** Required action **
Put every line of the material below into a numbered list, omitting any blank lines. Leave the pictures out of the answer.

Data items:
────────────────────────────────────────
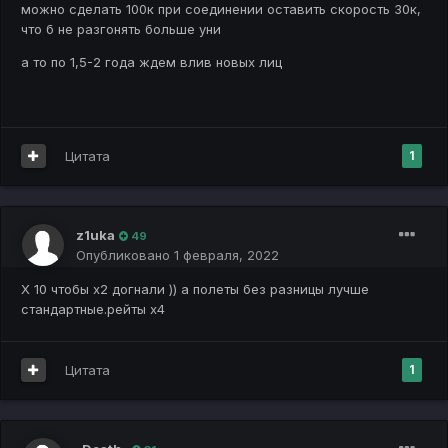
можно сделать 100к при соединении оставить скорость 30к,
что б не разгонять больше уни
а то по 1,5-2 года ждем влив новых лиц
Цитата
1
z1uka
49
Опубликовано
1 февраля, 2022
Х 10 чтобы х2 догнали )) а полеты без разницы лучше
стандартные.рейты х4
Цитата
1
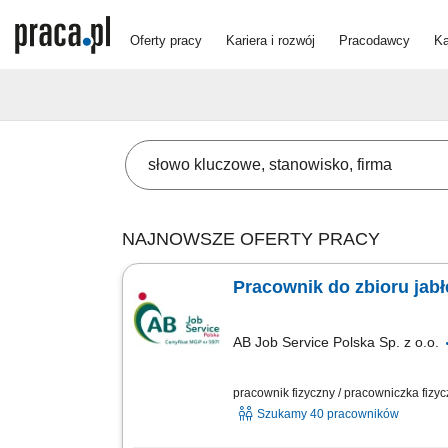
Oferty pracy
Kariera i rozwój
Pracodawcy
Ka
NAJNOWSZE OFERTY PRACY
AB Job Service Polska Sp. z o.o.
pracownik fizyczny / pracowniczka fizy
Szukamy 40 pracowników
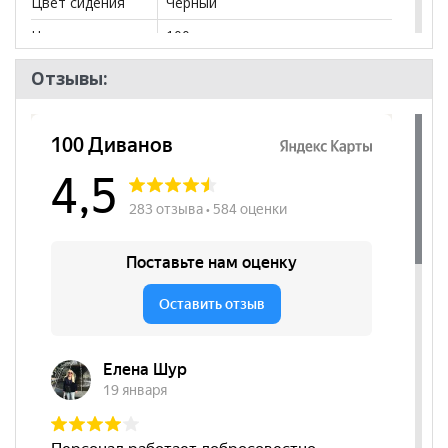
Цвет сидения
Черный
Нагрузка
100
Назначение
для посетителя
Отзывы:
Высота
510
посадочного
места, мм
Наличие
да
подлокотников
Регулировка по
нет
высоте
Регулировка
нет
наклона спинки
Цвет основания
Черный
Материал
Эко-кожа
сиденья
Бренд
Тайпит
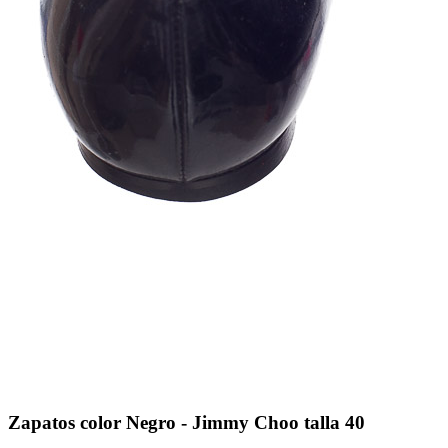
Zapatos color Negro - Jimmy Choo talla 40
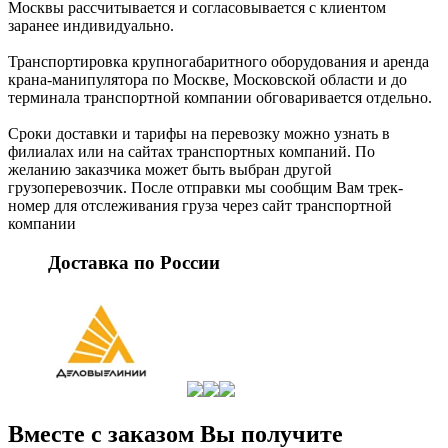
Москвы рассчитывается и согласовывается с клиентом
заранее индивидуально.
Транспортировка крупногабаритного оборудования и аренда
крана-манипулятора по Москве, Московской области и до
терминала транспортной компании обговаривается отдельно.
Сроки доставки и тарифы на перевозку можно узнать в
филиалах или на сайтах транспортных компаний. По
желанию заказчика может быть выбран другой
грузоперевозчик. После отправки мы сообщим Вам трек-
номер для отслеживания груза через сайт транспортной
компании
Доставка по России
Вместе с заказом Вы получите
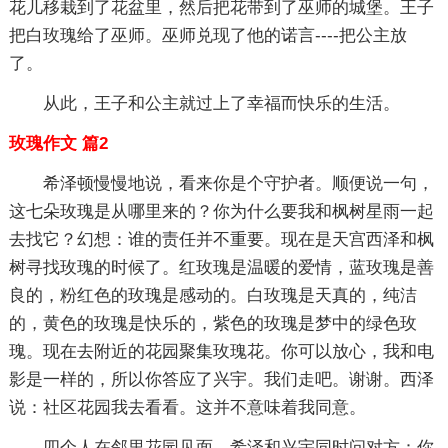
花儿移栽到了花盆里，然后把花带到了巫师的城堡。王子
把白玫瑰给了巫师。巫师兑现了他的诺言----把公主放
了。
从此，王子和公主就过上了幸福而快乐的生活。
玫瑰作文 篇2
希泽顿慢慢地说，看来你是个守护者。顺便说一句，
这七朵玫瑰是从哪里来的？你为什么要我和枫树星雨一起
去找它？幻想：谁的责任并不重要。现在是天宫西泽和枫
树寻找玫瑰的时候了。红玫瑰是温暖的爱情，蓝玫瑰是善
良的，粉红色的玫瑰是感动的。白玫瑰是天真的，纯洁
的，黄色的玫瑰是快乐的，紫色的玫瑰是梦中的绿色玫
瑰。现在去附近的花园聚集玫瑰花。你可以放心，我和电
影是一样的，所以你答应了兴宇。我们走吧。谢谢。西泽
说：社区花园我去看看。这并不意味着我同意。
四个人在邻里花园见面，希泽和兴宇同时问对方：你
────────────────────────────────────────
** Reply **
1. можно сделать 100к при соединении оставить скорость 30к,
2. что б не разгонять больше уни
3. а то по 1,5-2 года ждем влив новых лиц
4. Цитата
5. 1
6. z1uka
7. 49
8. Опубликовано
9. 1 февраля, 2022
10. Х 10 чтобы х2 догнали )) а полеты без разницы лучше
11. стандартные.рейты х4
12. Цитата
13. 1
14. Oferty pracy
15. Kariera i rozwój
16. Pracodawcy
17. Ka
18. NAJNOWSZE OFERTY PRACY
19. AB Job Service Polska Sp. z o.o.
20. pracownik fizyczny / pracowniczka fizy
21. Szukamy 40 pracowników
22. Цвет сидения
23. Черный
24. Нагрузка
25. 100
26. Назначение
27. для посетителя
28. Отзывы:
29. Высота
30. 510
31. посадочного
32. места, мм
33. Наличие
34. да
35. подлокотников
36. Регулировка по
37. нет
38. высоте
39. Регулировка
40. нет
41. наклона спинки
42. Цвет основания
43. Черный
44. Материал
45. Эко-кожа
46. сиденья
47. Бренд
48. Тайпит
49. Zapatos color Negro - Jimmy Choo talla 40
50. Москвы рассчитывается и согласовывается с клиентом
51. заранее индивидуально.
52. Транспортировка крупногабаритного оборудования и аренда
53. крана-манипулятора по Москве, Московской области и до
54. терминала транспортной компании обговаривается отдельно.
55. Сроки доставки и тарифы на перевозку можно узнать в
56. филиалах или на сайтах транспортных компаний. По
57. желанию заказчика может быть выбран другой
58. грузоперевозчик. После отправки мы сообщим Вам трек-
59. номер для отслеживания груза через сайт транспортной
60. компании
61. Доставка по России
62. Вместе с заказом Вы получите
63. 花儿移栽到了花盆里，然后把花带到了巫师的城堡。王子
64. 把白玫瑰给了巫师。巫师兑现了他的诺言----把公主放
65. 了。
66. 从此，王子和公主就过上了幸福而快乐的生活。
67. 玫瑰作文 篇2
68. 希泽顿慢慢地说，看来你是个守护者。顺便说一句，
69. 这七朵玫瑰是从哪里来的？你为什么要我和枫树星雨一起
70. 去找它？幻想：谁的责任并不重要。现在是天宫西泽和枫
71. 树寻找玫瑰的时候了。红玫瑰是温暖的爱情，蓝玫瑰是善
72. 良的，粉红色的玫瑰是感动的。白玫瑰是天真的，纯洁
73. 的，黄色的玫瑰是快乐的，紫色的玫瑰是梦中的绿色玫
74. 瑰。现在去附近的花园聚集玫瑰花。你可以放心，我和电
75. 影是一样的，所以你答应了兴宇。我们走吧。谢谢。西泽
76. 说：社区花园我去看看。这并不意味着我同意。
77. 四个人在邻里花园见面，希泽和兴宇同时问对方：你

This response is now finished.